Eski Diyanet İşleri Başkanı Mehmet Görmez, katıldığı bir televizyon programında FETÖ'yle ilgili çarpıcı açıklamalarda bulundu. Fethullah Gülen'le hiçbir zaman görüşmediğini belirten Görmez, 17 yaşındayken FETÖ'cülerin evini ziyaret ettiğini ve çıkışta yanındaki arkadaşlarına "Bunlardan bu ülkede iman ve İslam adına hiçbir hizmet olmaz." dediğini belirtti.

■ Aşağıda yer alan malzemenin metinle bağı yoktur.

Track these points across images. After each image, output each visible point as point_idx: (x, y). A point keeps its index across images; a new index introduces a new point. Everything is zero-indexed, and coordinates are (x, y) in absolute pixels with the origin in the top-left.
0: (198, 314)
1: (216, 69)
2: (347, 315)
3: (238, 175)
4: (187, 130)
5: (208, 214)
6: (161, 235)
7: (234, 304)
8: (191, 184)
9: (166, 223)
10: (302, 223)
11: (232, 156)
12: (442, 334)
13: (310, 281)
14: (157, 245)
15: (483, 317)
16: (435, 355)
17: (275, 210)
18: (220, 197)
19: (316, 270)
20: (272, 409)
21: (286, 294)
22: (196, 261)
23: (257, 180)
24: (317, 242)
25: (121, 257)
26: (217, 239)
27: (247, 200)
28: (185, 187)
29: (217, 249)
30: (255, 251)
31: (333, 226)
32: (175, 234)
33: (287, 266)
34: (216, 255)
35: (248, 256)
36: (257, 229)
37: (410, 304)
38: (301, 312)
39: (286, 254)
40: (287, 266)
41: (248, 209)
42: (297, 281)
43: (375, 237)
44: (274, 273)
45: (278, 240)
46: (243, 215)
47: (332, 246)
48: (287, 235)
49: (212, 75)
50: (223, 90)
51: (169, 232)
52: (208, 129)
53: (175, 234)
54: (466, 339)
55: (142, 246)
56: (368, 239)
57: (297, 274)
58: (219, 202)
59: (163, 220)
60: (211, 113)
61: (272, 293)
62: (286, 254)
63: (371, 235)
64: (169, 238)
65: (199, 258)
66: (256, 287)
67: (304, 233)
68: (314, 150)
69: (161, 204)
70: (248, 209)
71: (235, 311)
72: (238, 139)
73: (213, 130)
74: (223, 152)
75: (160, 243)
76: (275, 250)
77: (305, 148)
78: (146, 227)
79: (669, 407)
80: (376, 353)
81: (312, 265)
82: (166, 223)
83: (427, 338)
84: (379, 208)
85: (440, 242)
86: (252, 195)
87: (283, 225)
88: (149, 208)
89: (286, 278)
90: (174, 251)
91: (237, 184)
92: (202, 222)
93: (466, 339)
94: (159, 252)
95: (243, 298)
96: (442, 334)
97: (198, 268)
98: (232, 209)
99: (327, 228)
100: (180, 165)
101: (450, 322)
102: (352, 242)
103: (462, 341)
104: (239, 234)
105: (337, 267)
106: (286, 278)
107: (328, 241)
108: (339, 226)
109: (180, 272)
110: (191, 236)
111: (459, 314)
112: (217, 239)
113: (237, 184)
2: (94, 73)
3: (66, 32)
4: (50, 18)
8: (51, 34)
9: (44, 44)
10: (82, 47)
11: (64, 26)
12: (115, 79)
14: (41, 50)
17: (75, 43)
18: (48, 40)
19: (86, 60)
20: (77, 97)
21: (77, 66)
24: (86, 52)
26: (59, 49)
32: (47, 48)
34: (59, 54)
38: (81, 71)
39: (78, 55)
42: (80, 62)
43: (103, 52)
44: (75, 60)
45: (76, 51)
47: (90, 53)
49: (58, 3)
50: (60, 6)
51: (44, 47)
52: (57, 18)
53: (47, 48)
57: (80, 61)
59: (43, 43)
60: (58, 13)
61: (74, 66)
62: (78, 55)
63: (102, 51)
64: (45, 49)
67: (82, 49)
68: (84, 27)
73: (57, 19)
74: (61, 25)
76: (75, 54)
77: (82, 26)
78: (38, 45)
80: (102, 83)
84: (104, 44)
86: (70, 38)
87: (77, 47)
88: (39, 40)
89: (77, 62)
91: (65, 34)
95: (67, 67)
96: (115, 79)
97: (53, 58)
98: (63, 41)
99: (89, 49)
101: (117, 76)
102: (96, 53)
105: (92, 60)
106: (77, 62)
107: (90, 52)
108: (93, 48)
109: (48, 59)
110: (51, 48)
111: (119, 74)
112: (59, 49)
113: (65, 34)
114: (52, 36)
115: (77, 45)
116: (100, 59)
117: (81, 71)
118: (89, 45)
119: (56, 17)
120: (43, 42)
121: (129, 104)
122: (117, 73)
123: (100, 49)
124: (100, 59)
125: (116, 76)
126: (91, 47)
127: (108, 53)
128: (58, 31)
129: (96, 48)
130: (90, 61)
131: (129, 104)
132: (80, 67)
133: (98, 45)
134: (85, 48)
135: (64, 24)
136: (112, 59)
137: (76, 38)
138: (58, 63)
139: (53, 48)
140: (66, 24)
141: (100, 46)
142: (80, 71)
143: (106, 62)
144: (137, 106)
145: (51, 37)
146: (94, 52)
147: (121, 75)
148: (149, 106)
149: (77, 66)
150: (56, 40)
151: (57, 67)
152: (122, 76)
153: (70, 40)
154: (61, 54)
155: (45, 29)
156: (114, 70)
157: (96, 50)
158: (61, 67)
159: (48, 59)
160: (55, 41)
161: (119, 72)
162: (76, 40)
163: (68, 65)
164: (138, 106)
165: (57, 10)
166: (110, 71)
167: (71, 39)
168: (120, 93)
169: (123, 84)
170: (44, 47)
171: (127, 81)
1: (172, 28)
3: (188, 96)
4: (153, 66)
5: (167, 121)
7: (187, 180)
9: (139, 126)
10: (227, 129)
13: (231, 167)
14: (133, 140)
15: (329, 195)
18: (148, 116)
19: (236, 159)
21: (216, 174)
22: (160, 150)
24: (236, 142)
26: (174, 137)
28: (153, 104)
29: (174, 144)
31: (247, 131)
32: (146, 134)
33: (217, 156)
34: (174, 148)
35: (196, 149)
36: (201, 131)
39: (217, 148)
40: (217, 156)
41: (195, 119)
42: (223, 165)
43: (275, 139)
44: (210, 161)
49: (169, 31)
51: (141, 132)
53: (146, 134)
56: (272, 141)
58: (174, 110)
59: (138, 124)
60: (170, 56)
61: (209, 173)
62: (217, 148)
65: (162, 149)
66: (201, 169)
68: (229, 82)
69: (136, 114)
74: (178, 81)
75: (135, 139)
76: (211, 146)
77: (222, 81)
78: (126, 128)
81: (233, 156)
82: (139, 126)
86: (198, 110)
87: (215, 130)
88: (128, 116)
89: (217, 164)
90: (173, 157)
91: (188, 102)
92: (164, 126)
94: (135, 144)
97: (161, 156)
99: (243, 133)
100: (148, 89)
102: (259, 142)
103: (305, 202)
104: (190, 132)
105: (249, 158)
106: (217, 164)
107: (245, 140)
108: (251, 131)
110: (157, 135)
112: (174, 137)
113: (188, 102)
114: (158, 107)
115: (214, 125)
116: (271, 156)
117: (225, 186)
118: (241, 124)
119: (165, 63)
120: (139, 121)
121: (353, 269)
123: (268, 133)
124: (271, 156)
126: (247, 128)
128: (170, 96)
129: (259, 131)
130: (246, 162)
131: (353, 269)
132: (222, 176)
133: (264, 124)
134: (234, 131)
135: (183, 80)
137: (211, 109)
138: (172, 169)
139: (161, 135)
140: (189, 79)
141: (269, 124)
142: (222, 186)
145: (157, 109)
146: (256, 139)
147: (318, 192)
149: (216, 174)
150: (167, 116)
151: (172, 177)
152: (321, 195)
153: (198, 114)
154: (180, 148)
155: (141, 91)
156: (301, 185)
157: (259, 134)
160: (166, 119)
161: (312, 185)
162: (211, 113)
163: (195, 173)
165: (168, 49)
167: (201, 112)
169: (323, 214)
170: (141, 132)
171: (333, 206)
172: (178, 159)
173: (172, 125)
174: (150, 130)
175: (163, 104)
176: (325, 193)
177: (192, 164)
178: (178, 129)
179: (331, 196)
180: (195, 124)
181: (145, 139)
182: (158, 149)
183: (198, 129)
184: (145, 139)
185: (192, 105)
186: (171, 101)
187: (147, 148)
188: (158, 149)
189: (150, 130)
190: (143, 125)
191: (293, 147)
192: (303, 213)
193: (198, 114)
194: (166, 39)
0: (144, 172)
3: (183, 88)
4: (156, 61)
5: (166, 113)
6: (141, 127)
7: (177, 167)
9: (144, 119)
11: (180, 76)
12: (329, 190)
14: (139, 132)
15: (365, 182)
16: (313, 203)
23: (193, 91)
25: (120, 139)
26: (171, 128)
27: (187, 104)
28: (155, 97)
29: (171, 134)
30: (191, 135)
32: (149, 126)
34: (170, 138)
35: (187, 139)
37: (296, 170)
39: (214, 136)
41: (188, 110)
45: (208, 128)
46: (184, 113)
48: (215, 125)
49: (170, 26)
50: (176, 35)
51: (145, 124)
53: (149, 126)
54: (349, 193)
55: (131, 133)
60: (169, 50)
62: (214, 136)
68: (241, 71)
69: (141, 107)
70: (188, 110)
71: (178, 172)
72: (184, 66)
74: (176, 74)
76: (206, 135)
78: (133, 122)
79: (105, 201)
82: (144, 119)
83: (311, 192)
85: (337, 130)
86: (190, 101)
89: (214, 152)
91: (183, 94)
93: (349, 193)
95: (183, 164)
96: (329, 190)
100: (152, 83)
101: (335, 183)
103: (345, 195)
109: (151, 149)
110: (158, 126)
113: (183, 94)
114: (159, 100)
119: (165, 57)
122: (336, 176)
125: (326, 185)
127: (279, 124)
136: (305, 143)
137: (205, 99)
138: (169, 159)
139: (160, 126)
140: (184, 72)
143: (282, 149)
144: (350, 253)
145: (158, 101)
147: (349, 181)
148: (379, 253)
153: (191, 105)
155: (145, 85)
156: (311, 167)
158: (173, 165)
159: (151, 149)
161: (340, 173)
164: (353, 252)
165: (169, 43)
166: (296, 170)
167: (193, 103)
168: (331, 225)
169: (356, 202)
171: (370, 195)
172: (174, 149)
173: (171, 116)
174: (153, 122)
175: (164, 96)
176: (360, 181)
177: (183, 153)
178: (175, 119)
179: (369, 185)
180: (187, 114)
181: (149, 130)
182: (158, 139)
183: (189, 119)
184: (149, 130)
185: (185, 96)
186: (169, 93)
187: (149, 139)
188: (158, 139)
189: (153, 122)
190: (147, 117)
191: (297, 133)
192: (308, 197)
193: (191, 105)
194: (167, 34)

Kutlu doğum haftasının hiçbir zaman bir FETÖ projesi olduğuna inanmadığını vurgulayan Görmez, 15 Temmuz darbe girişimi gecesinde MİT binasında yaşadıklarını anlattı. Görmez, ayrıca telefonlarının FETÖ'cüler tarafından dinlendiğini destekler açıklamalarda bulundu, örnekler verdi.
Eski Diyanet İşleri Başkanı Mehmet Görmez, Habertürk'te Didem Arslan'ın moderatörlüğünde gazeteciler Nihal Bengisu Karaca, Ferhat Ünlü ve Nedim Şener'in sorularını yanıtladı.
Sunucunun, Fethullah Gülen'le görüşüp görüşmediğini sorması üzerine Görmez, şu yanıtı verdi: "56 yıllık hayatım içerisinde bu yapının elebaşısı ile hiçbir karede, hiçbir buluşmam, hiçbir görüşmem olmamıştır. Zaman zaman görevim esnasında birçok davet olmuştur, hiçbir zaman sıcak bakmamışımdır. Sadece 'icma' diye bir toplantı yapılmıştı o da bütün İslam dünyasındaki bilim adamlarının katıldığı akademik bir toplantıydı. Başka bir yolla davet gelmişti, bir açılış konuşmam var. Elebaşı ile hiçbir görüşmem olmamıştır. Olabilirdi de. Farklı toplantılarda karşılaşabilirdik ama benim hayatımda olmadı. Bana bir görüşme talebi gelmedi. Görüştürmek isteyenler çok çıktı ama ben kabul etmedim." diye konuştu.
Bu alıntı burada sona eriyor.